In the most complex cases, things escalate to unsuspected limits: in tenders for artistic direction contracts (we saw this in the last one at La Capella) the candidate is asked for personal insurance guaranteeing economic solvency, as if we were large businessmen or shareholders. Management contracts limited to 2 years are offered (Fabra i Coats case reviewed by the PAV). Certified justification for everything that is announced. And so on, which despairs cultural professionals and technicians, with a new aggravating phenomenon: professionals are being discouraged from applying; productions are being postponed; the free artistic and cultural expression of artists, directors and curators is being impoverished and limited.

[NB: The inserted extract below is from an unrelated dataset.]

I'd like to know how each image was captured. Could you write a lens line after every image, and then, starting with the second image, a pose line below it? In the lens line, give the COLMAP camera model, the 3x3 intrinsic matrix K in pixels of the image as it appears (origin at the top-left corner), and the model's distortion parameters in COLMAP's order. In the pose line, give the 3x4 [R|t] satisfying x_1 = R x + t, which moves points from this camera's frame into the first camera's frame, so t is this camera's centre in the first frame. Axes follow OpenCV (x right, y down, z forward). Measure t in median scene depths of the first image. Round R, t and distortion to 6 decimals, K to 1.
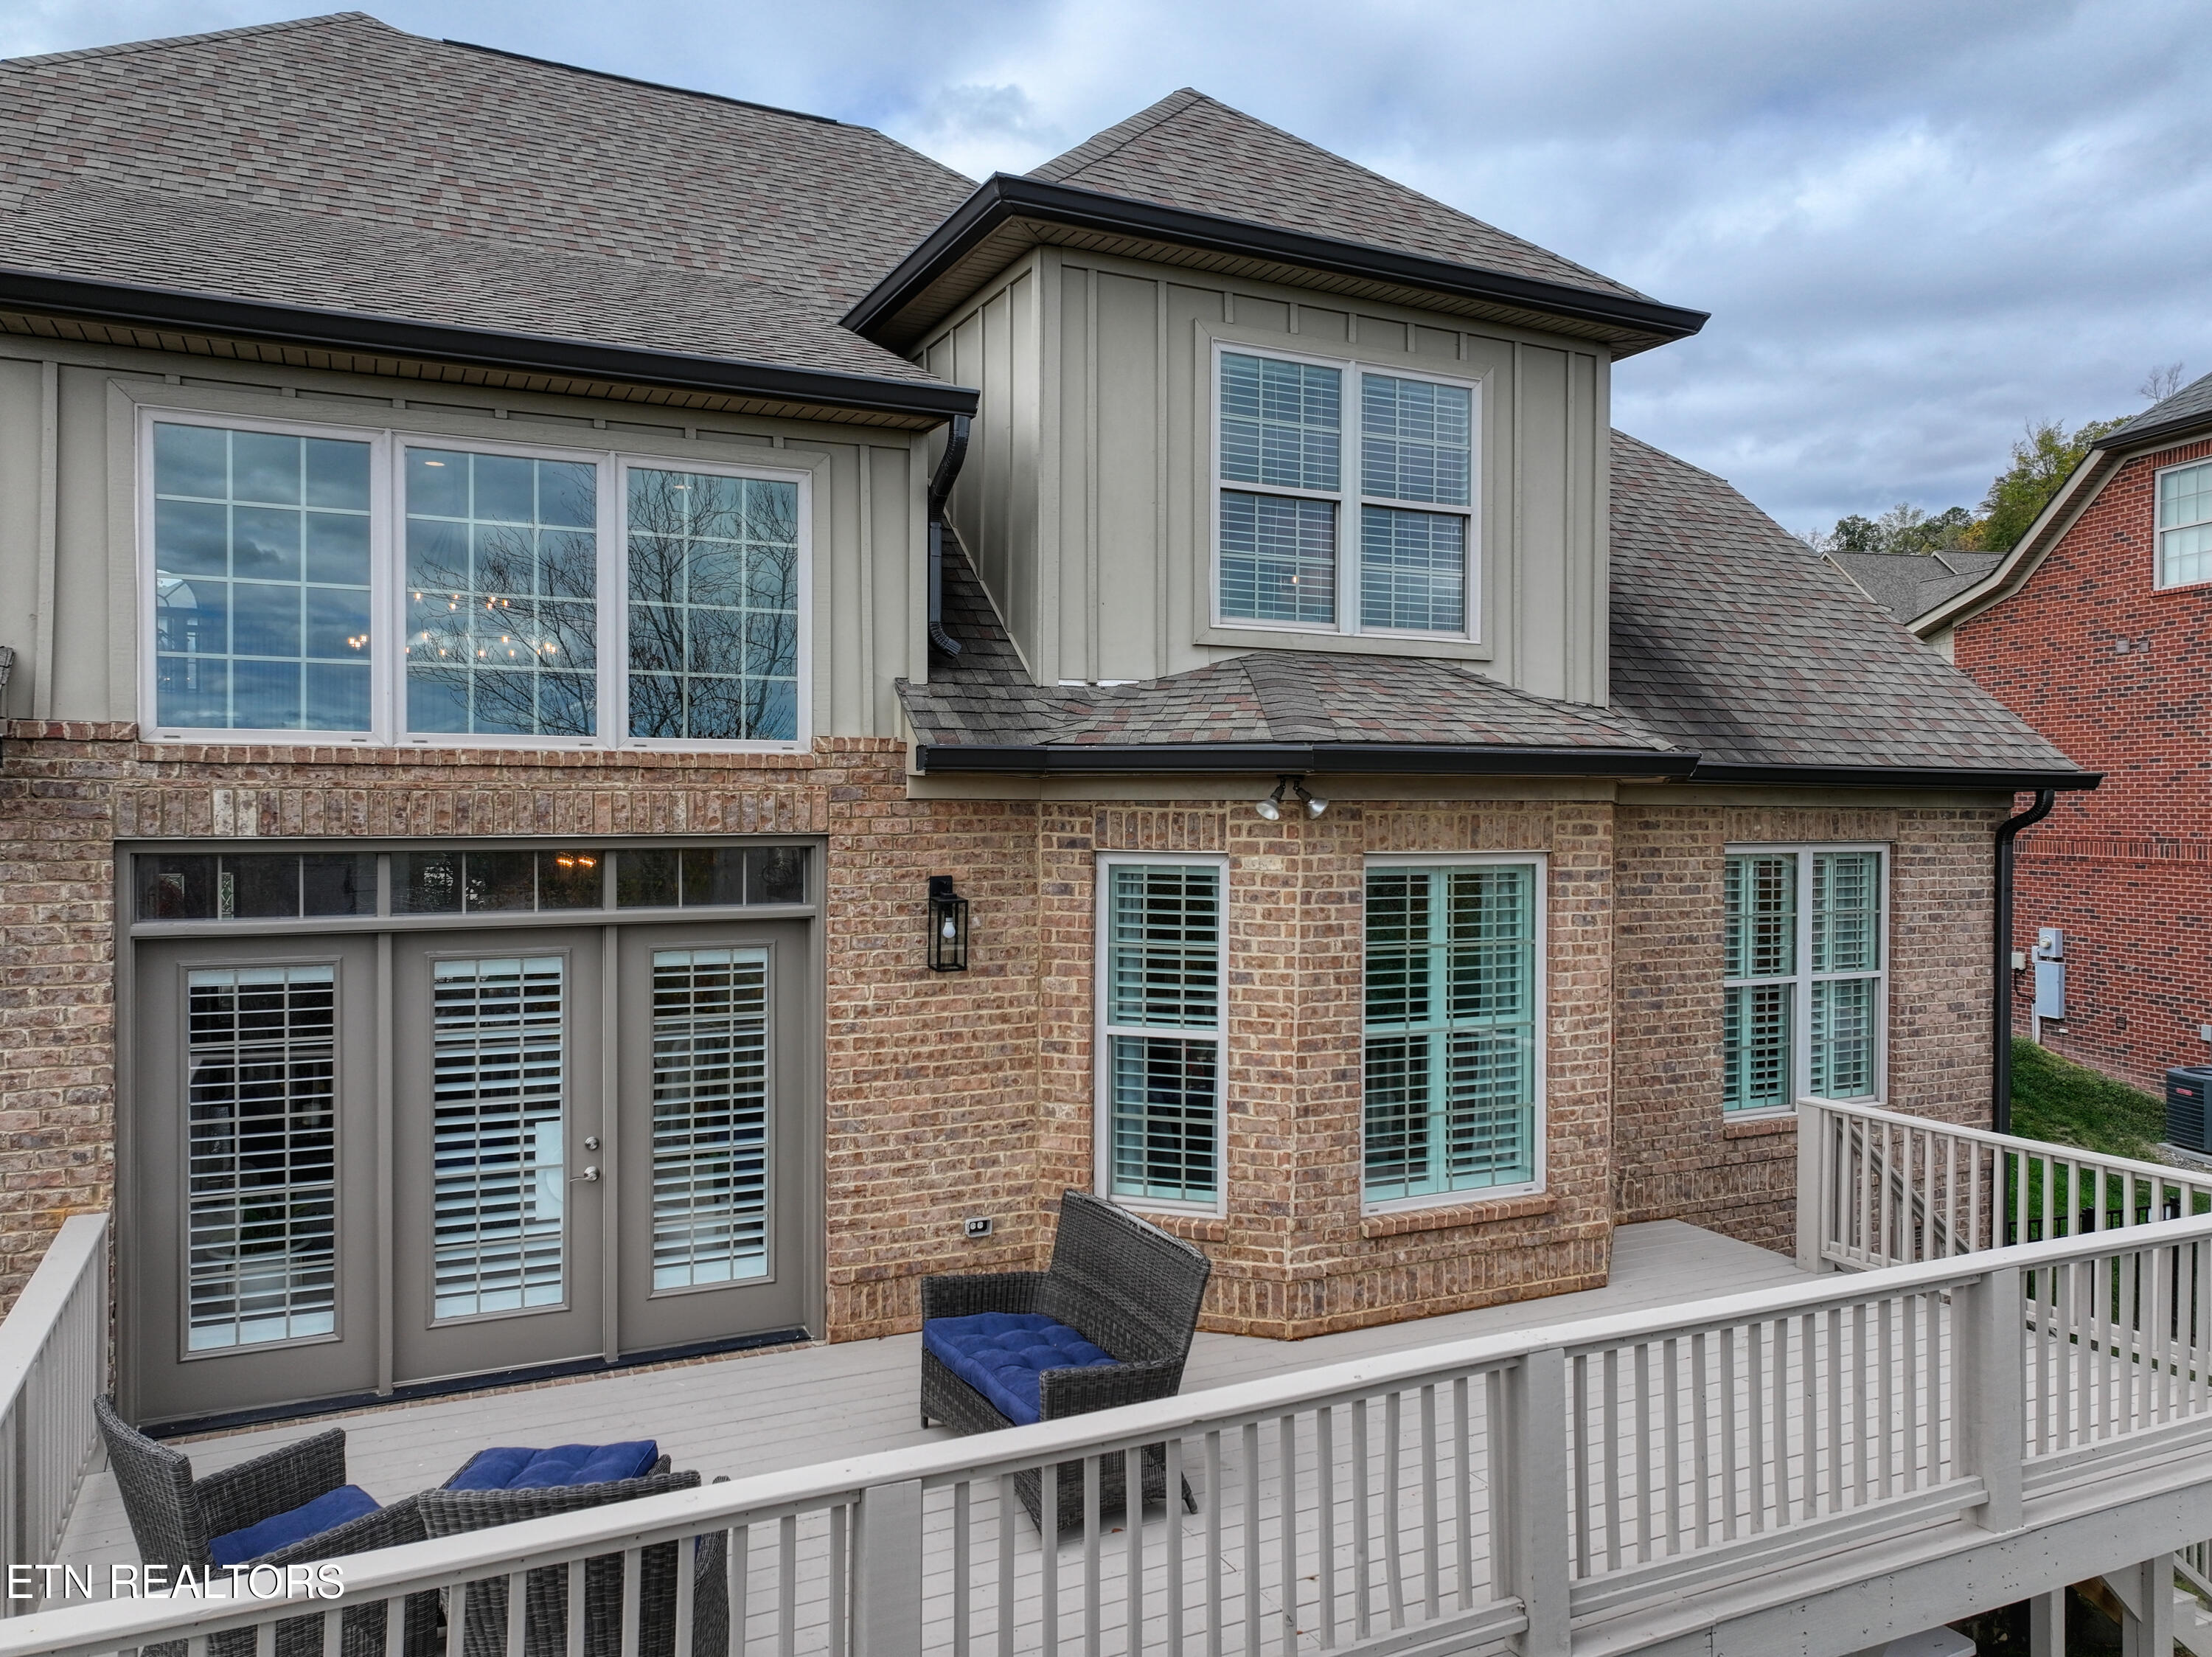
lens RADIAL K [[1573.4, 0, 1106.3], [0, 1573.4, 822.5], [0, 0, 1]] dist [0.004913, -0.010362]
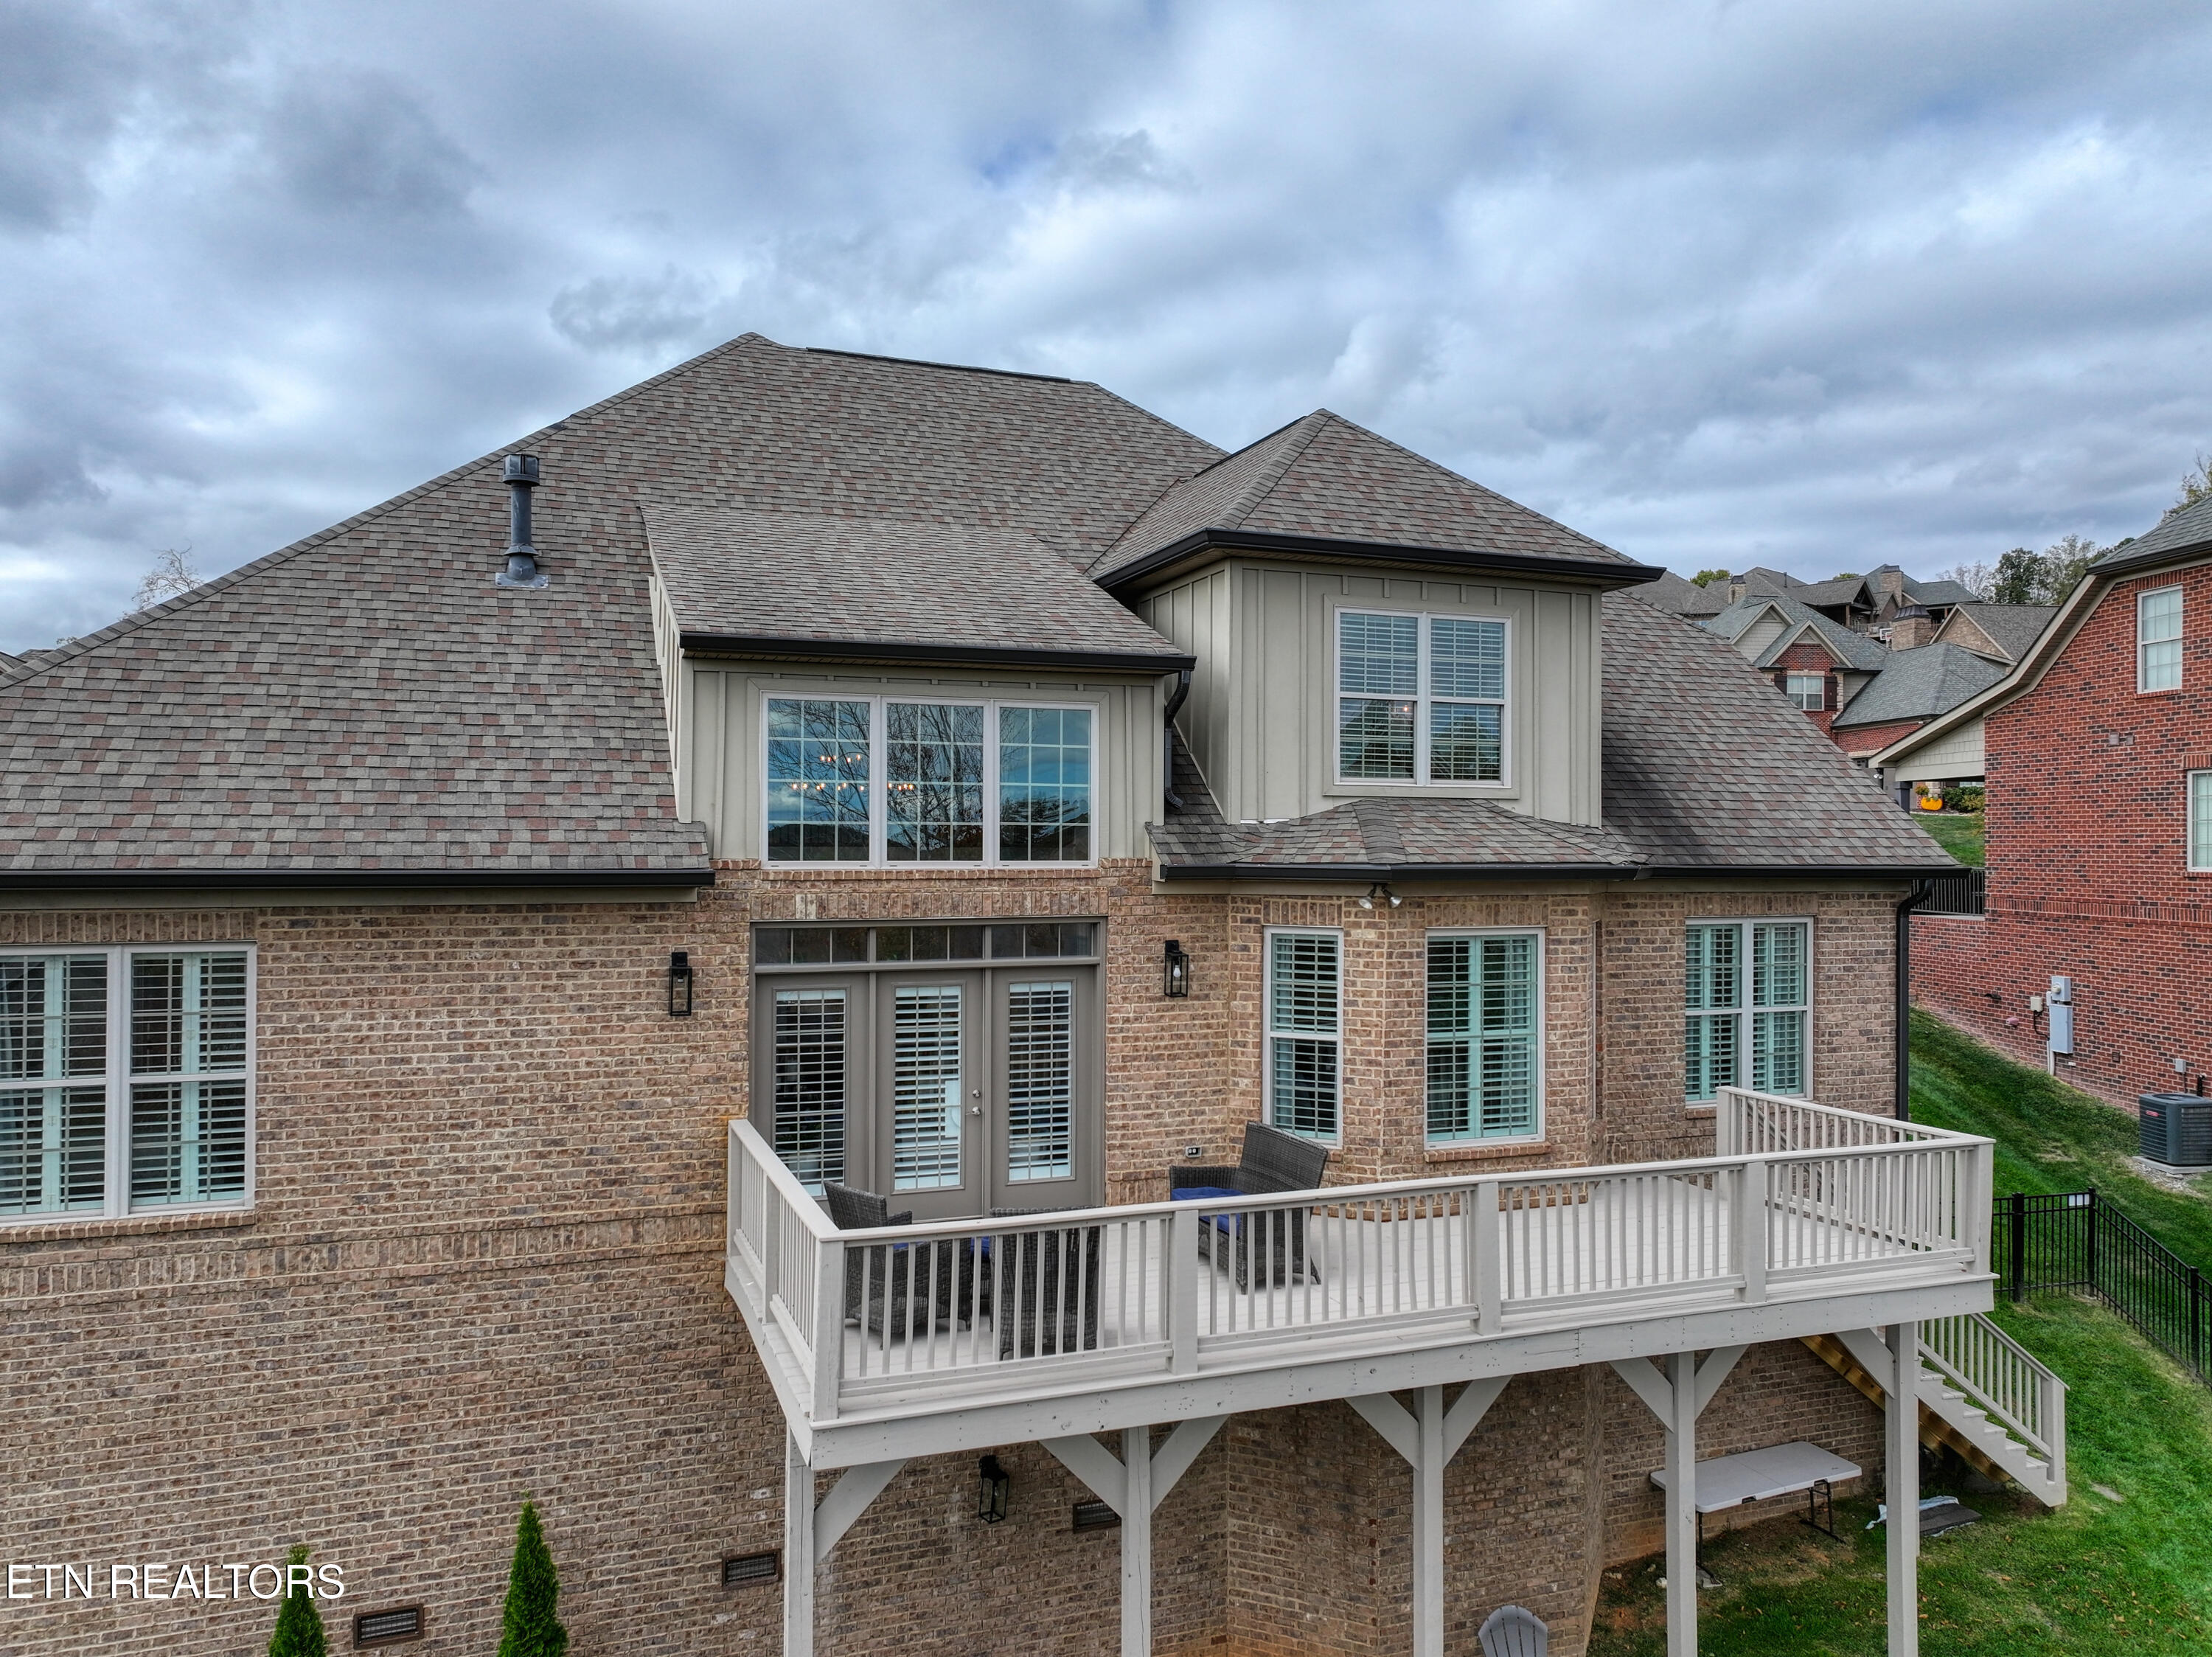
lens RADIAL K [[1573.4, 0, 1174.2], [0, 1573.4, 760.8], [0, 0, 1]] dist [0.004913, -0.010362]
pose [[0.998728, 0.002168, -0.050375, -0.017014], [-0.005337, 0.998008, -0.062854, -0.048623], [0.050139, 0.063043, 0.996751, -0.647633]]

All the lawyers consulted reaffirm that no law obliges us to this frenzy of bureaucratic hurdles and requirements, but rather that in most cases these are interpretations of law 09/2017, with instructions coming "from above" from the administrations; from a "top" that is so "top" that it is completely inaccessible, whom everyone fears and with whom it is impossible to dialogue to find an understanding and promote an empathetic and understanding attitude towards the structural fragility of our sector. Decisions that come, they tell us, from interventions that nestle in the high offices of public entities, and that dictate instructions and protocols that we must all adhere to, in order to have the peace of mind that the entire system functions in an immaculate and supervisable manner.

The philosopher and current director of the Bòlit, Íngrid Guardiola, in her essay The servitude of protocols, speaks of this phenomenon as a “biased fetishization of the law”, driven by premises that seek to achieve immaculate, controllable records, as if they were an unquestionable religious dogma. Everything must be planned, supervised, demonstrated, x-rayed, verified and contrasted. But this “techno-bureaucratic” rigidity is in absolute contradiction with the nature of the arts: which work from uncertainty, doubt, experimentation, change, freedom of creation. The law must be able to adapt to this nature to make it possible, as is clear from the constitution, which understands “the promotion and protection of culture” as a fundamental right. How can an artist foresee two years in advance which piece he will produce, with which materials, with which suppliers, with which screws and of which brand? How can a curator presuppose what an entire artistic production that is about to be made will be like? How can an artistic director dedicate himself to programming content if most of the time he has to be anticipating and documenting his work and managing the thousand and one technological arrangements that are in sight?

What should have been a fruitful and fulfilling stage in Íngrid Guardiola's professional career is becoming, as she acknowledges, a personal torture when it comes to complying with the law to hire and professionally remunerate artists, curators and agents in the sector. The result: one of the best directors the country has had in recent years is not reapplying for the new call that has recently ended her contractual relationship.

We, the independent professionals of the arts, demand sensible and urgent measures from the administrations in order to work actively for the resolution of the bureaucratic regulations that are already slowing down the articulation of artistic creation in our country. The political class must raise awareness and influence the interventions to adapt the law of contracts to the workers of culture, which start from an economic reality of deplorable basis. Because culture and the arts are a right of the citizens, and the administrations have the duty to enforce it.